Harris v. Air Conditioning Corp.

5 Fla. Supp. 199

This text of 5 Fla. Supp. 199 (Harris v. Air Conditioning Corp.) is published on Counsel Stack Legal Research, covering Circuit Court of the 11th Judicial Circuit of Florida, Miami-Dade County primary law. Counsel Stack provides free access to over 12 million legal documents including statutes, case law, regulations, and constitutions.

Bluebook
Harris v. Air Conditioning Corp., 5 Fla. Supp. 199 (Fla. Super. Ct. 1954).

Opinion

STANLEY MILLEDGE, Circuit Judge.

The defendant moved for a directed verdict and, pursuant to common law rule 40,1 reserved decision. A verdict for the plaintiff was returned. Within ten days thereafter the defendant moved to have the verdict set aside and to have judgment entered in accordance with its motion for a directed verdict.

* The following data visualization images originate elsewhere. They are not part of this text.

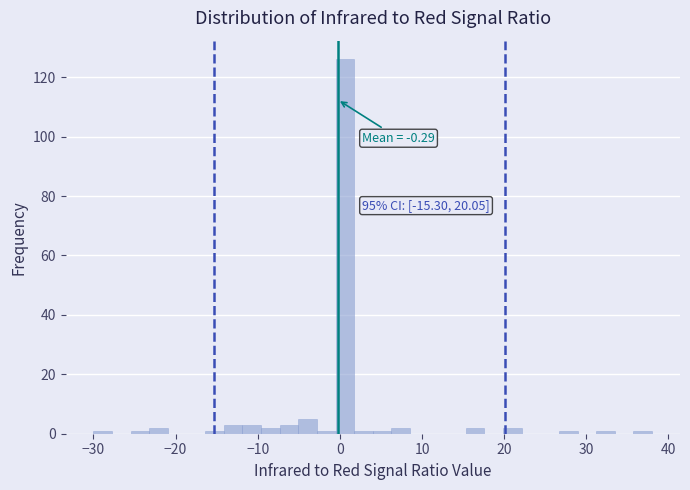

Around what value on the x-axis is the tallest bar? Give the approximate position of its centre, as read against the axis.

1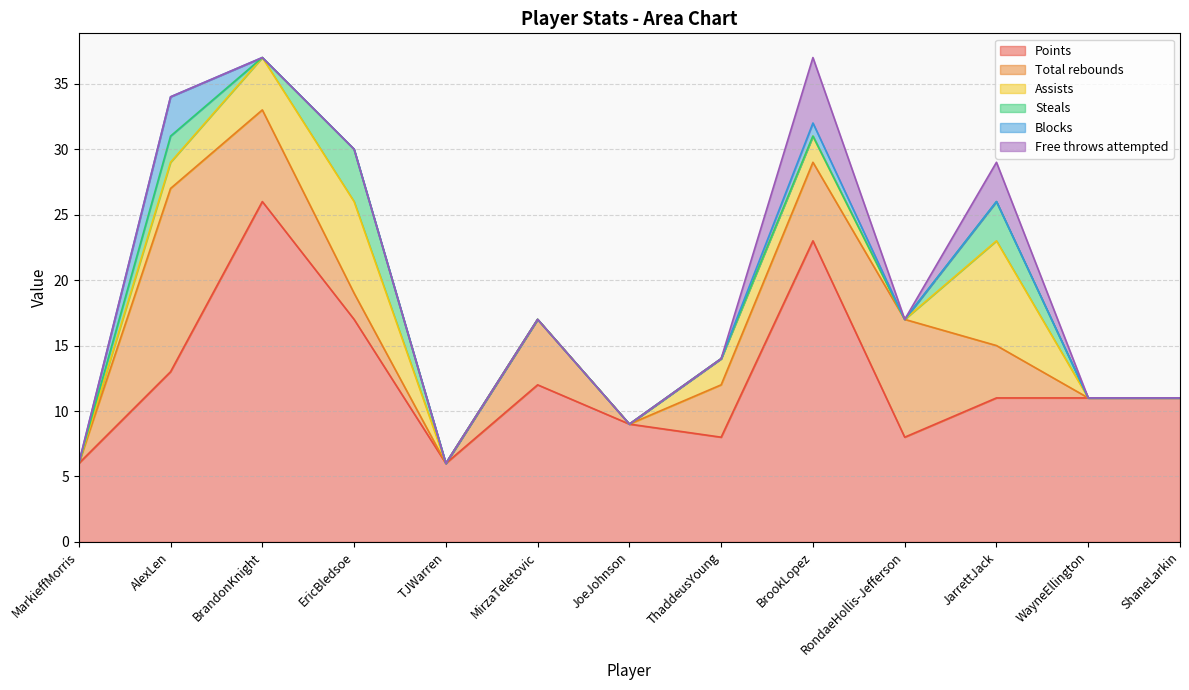

Reading left to right, list all the values displayed in this chart.

Points: MarkieffMorris=6	AlexLen=13	BrandonKnight=26	EricBledsoe=17	TJWarren=6	MirzaTeletovic=12	JoeJohnson=9	ThaddeusYoung=8	BrookLopez=23	RondaeHollis-Jefferson=8	JarrettJack=11	WayneEllington=11	ShaneLarkin=11
Total rebounds: MarkieffMorris=0	AlexLen=14	BrandonKnight=7	EricBledsoe=2	TJWarren=0	MirzaTeletovic=5	JoeJohnson=0	ThaddeusYoung=4	BrookLopez=6	RondaeHollis-Jefferson=9	JarrettJack=4	WayneEllington=0	ShaneLarkin=0
Assists: MarkieffMorris=0	AlexLen=2	BrandonKnight=4	EricBledsoe=7	TJWarren=0	MirzaTeletovic=0	JoeJohnson=0	ThaddeusYoung=2	BrookLopez=2	RondaeHollis-Jefferson=0	JarrettJack=8	WayneEllington=0	ShaneLarkin=0
Steals: MarkieffMorris=0	AlexLen=2	BrandonKnight=0	EricBledsoe=4	TJWarren=0	MirzaTeletovic=0	JoeJohnson=0	ThaddeusYoung=0	BrookLopez=0	RondaeHollis-Jefferson=0	JarrettJack=3	WayneEllington=0	ShaneLarkin=0
Blocks: MarkieffMorris=0	AlexLen=3	BrandonKnight=0	EricBledsoe=0	TJWarren=0	MirzaTeletovic=0	JoeJohnson=0	ThaddeusYoung=0	BrookLopez=1	RondaeHollis-Jefferson=0	JarrettJack=0	WayneEllington=0	ShaneLarkin=0
Free throws attempted: MarkieffMorris=0	AlexLen=0	BrandonKnight=0	EricBledsoe=0	TJWarren=0	MirzaTeletovic=0	JoeJohnson=0	ThaddeusYoung=0	BrookLopez=5	RondaeHollis-Jefferson=0	JarrettJack=3	WayneEllington=0	ShaneLarkin=0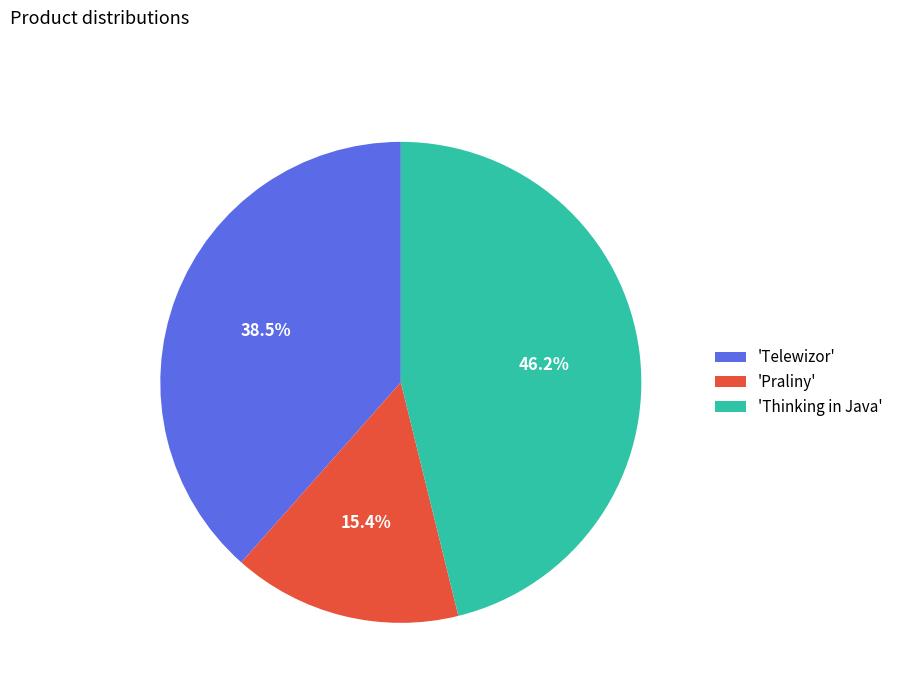

What percentage is NOT represented by 'Praliny'?

84.6%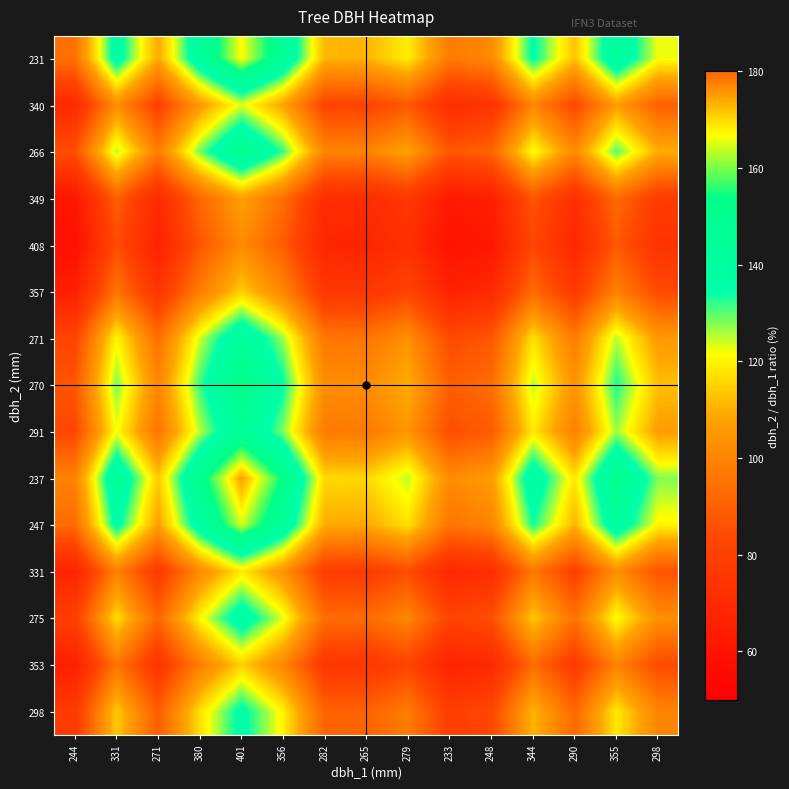

At which category is the sum across all series the highest?

401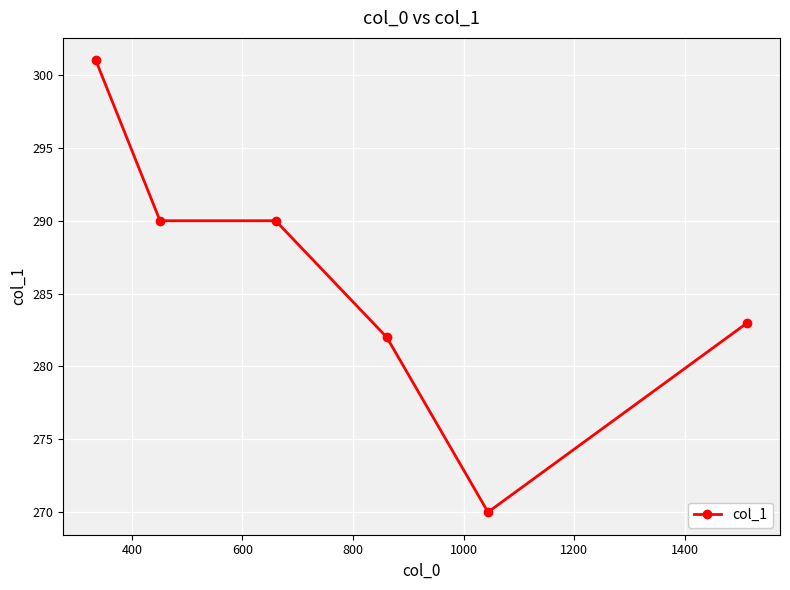

How many points are lower than both their immediate neighbors (excluding endpoints)?

1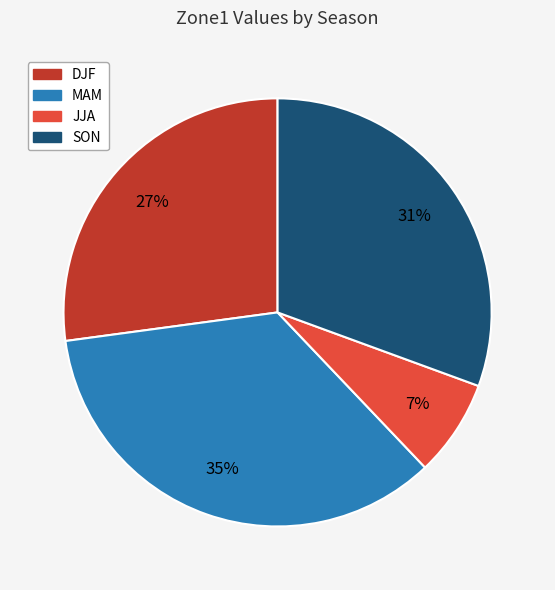

Is JJA the majority of the pie?

No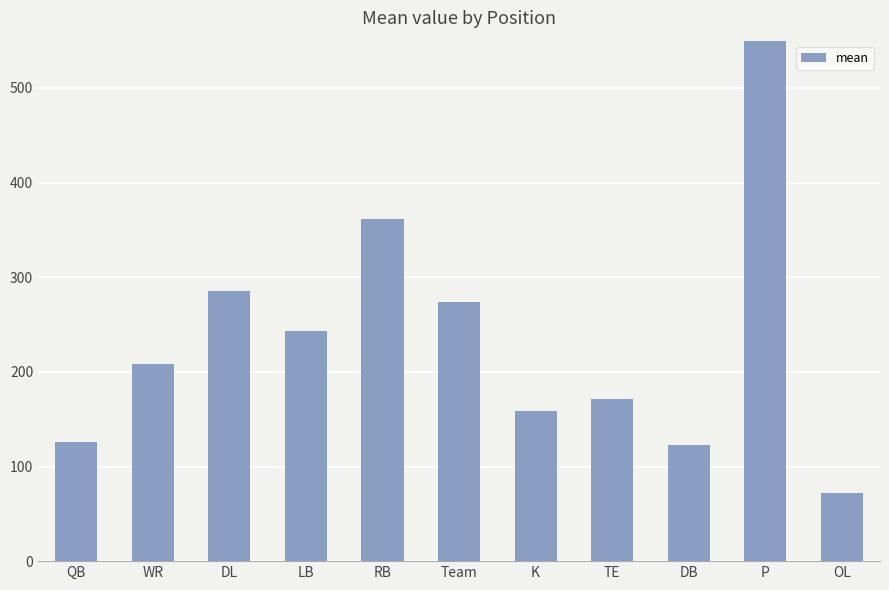

How many categories are shown in the chart?

11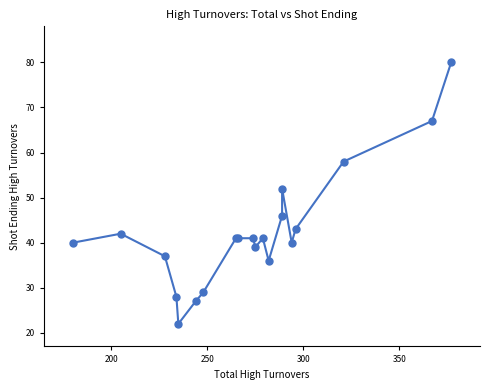

What Y value in the scatter plot is closest to 51?

52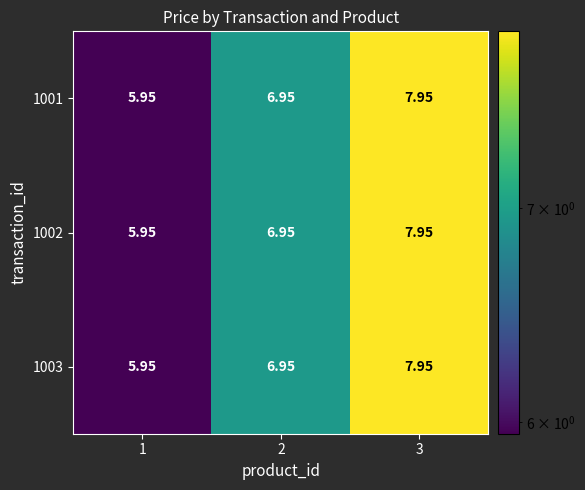

Is the value of 1003 at 3 greater than the value of 1002 at 1?

Yes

The evidence in this case will not support the proposition that the parties orally agreed to abrogate the prior written contract under seal and substituted a new and independent contract. At best the contract sued on was the original written one as subsequently modified by parol so as to grant an exclusive franchise of one of many articles included in the written franchise contract, the remainder of which continued as non-exclusive items, and all of the other many provisions of the written contract retained.

Whatever may be the rule generally, in Florida a written contract under seal may not be modified or amended by subsequent parol agreement. Masser v. London Operating Co. (Fla.), 145 So. 79.

Moses v. Woodward was decided before the Masser case, but the opinion on rehearing was published after the Masser case (in 147 [201]*201So. 690). This opinion does not mention the Masser case but, by implication, appears to modify the previous conclusion. This case decided that “a written agreement may be modified by a subsequent oral agreement if the latter has been accepted and acted upon by the parties in such a manner as would work a fraud on either party to refuse to enforce it.” Perhaps the Court meant this exception to be limited to written contracts not under seal and, on. this distinction, considered a reference' to the Masser case unnecessary. Since I am not sure that this is the case and on the assumption that even a sealed contract is subjected to the exception, I wish to consider the matter on that basis.

The idea expressed in the Moses case is similar to the exception in statute of fraud cases (as to land contracts) where (sometimes) performance takes the case out of the statute. Performance, such as paying the price and going into possession, accomplished this when the acts of the parties are referrable to the alleged contract alone and not to some other legal relationship. Thus a tenant, already in possession under the lease, cannot show his possession as performance under an alleged contract for the sale of the land.

The present type of case also deals with a substantive rule of law which seeks to restrict modification of written contracts and for the same reason — the ease with which fraud can be perpetrated in contending against the writing. But a rule to prevent fraud may itself (under exceptional circumstances) work a fraud. If, in the present case, we could look at the testimony (of course from the plaintiff’s point of view) and conclude that the actions of the parties are consistent with the supposition of an exclusive franchise on ice cube makers and inconsistent with the non-exclusive written franchise, then we would have what the Court was talking about in the Moses case. Actually, the evidence is quite as consistent with one hypothesis as the other. I must repeat that I am not considering the defendant’s contentions of fact at all. It is clear to me that it works no fraud on the plaintiff to exclude his attempts to modify the written contract and to hold him to the writing. This requires that the defendant’s motion to set aside the verdict and enter judgment for it, be granted. This I do, and judgment on the merits in favor of the defendant, with costs, is hereby entered. Excution may issue against the plaintiff for costs, hereafter to be taxed on motion.

The defendant also, and in the alternative, moved for a new trial. This I would grant, as the verdict is against the weight of the evidence and contrary to justice, but the judgment on motion for directed verdict makes this unnecessary.